(Source records)
....

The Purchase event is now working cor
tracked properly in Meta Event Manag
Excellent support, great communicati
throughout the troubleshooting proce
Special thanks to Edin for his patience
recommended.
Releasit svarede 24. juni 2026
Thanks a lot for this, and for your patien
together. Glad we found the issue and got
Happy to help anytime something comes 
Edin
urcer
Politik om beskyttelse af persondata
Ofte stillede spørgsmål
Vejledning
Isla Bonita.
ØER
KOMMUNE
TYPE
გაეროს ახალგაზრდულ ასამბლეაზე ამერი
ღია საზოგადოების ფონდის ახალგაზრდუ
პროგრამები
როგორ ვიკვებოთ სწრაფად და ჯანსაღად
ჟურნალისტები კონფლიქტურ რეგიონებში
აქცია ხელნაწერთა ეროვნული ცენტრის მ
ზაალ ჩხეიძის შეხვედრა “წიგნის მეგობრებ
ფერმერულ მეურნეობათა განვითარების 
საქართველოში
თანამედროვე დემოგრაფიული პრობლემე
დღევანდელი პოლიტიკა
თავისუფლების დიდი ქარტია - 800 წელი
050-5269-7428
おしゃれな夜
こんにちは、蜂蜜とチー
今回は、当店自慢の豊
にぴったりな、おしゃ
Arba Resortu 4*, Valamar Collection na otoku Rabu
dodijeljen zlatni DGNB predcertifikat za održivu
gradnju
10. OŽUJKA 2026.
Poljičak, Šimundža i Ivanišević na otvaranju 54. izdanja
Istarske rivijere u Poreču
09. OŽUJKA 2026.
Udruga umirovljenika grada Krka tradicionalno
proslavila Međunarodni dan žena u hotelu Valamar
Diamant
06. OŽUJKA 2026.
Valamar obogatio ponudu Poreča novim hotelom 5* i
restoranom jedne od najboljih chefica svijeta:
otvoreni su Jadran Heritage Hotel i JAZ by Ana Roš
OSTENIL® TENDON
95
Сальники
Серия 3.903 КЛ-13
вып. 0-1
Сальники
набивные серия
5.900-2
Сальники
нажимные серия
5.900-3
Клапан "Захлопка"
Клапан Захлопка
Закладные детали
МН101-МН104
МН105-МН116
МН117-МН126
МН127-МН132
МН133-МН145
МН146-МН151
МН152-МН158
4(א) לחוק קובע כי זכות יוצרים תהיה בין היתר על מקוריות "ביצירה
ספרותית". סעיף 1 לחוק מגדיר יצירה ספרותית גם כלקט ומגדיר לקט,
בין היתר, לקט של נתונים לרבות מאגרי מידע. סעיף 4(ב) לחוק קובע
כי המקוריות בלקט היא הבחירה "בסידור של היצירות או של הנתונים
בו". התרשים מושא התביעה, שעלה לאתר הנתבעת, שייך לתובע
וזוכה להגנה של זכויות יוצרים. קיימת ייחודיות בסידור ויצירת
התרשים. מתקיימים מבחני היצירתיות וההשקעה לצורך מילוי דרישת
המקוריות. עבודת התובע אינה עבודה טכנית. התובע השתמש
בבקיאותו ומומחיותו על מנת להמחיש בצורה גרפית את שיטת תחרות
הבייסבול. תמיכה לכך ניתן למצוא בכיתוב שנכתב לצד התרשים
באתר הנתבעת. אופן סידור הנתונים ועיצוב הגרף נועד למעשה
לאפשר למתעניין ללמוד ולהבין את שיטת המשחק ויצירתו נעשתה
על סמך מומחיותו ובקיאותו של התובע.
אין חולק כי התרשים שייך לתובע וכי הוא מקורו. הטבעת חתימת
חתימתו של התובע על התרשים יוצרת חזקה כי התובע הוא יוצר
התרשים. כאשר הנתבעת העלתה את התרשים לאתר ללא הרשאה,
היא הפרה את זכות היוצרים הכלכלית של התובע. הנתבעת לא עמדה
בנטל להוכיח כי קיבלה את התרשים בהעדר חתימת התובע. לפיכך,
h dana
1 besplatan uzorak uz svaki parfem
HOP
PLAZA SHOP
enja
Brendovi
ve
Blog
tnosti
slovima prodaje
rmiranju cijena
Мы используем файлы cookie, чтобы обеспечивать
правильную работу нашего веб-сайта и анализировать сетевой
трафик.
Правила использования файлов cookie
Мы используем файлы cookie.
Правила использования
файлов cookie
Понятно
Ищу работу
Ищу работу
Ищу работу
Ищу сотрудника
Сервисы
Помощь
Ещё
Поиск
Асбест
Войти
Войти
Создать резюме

....

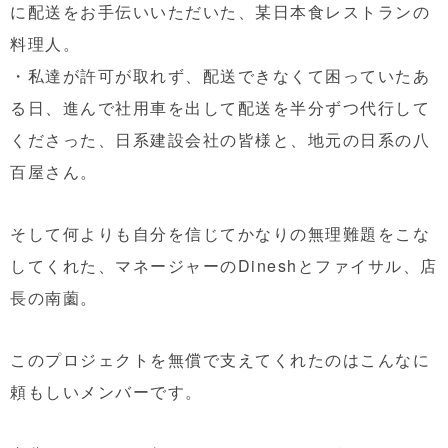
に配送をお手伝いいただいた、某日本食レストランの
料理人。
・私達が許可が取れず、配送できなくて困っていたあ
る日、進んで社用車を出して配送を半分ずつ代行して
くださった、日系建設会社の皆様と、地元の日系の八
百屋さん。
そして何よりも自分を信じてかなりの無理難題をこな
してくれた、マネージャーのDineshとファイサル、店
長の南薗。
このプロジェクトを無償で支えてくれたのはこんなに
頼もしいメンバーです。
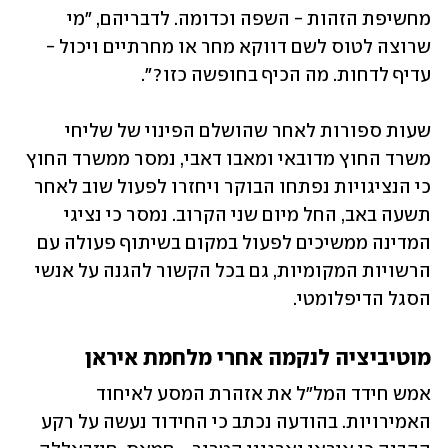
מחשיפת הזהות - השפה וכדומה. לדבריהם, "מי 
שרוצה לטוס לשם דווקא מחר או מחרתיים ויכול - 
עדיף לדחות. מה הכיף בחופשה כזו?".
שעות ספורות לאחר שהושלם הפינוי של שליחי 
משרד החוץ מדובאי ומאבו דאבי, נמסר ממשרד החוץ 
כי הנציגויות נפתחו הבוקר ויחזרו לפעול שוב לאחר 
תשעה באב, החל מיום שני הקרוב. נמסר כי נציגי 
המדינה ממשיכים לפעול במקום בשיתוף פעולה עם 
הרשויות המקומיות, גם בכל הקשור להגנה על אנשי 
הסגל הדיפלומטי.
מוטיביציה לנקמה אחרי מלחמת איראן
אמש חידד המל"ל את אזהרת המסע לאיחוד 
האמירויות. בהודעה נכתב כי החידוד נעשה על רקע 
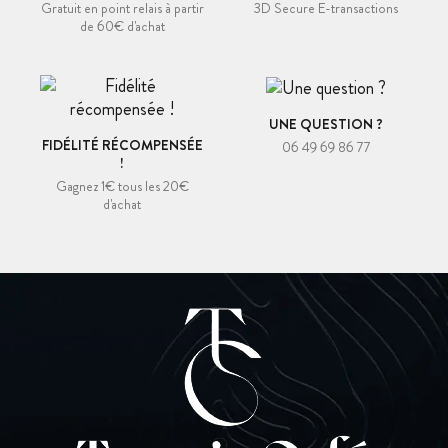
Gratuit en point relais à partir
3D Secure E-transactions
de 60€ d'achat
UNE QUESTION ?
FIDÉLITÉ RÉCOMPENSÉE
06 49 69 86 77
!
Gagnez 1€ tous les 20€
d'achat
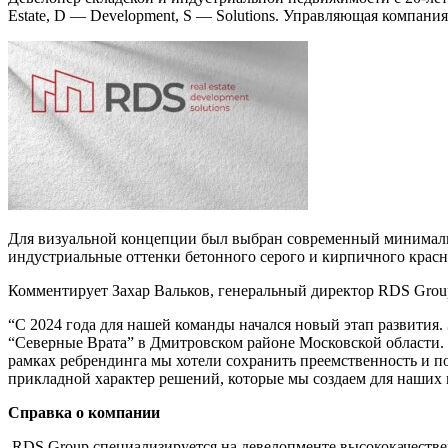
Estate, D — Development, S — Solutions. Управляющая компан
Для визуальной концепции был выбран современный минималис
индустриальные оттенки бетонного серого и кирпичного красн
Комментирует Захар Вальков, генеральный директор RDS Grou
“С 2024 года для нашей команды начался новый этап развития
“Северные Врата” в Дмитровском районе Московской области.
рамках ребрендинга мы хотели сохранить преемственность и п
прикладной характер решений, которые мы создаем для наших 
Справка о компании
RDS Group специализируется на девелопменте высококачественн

....

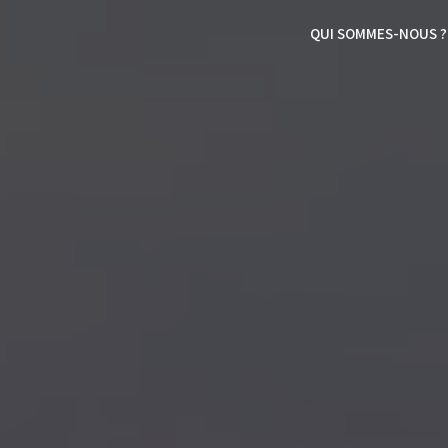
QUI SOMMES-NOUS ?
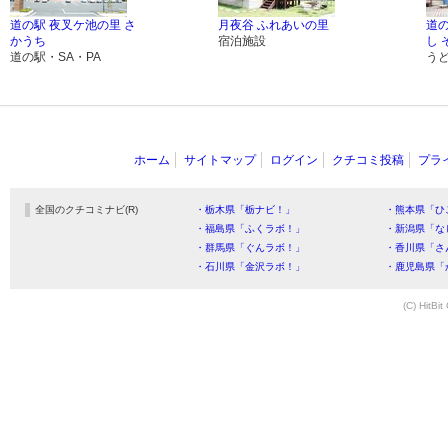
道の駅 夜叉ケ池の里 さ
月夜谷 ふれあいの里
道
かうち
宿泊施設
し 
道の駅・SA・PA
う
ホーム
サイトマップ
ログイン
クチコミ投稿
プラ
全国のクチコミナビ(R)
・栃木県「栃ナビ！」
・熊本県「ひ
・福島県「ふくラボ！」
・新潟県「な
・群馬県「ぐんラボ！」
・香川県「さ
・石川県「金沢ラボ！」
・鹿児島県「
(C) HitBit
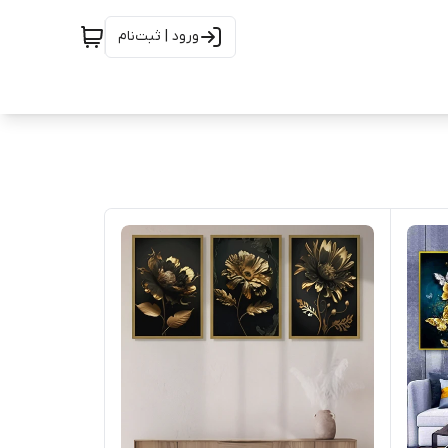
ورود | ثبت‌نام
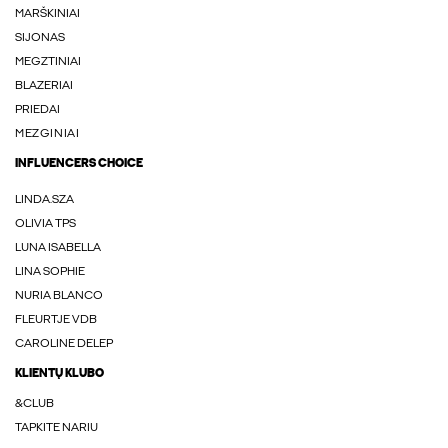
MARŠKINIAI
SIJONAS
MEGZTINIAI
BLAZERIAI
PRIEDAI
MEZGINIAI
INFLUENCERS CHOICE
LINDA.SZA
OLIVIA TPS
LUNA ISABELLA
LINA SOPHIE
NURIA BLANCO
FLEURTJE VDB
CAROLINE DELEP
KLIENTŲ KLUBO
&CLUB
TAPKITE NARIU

....

## Exercise prompt
Filter the source records above, keeping only the lines that contain the string "לאתר".

## Your solution
בו". התרשים מושא התביעה, שעלה לאתר הנתבעת, שייך לתובע
התרשים. כאשר הנתבעת העלתה את התרשים לאתר ללא הרשאה,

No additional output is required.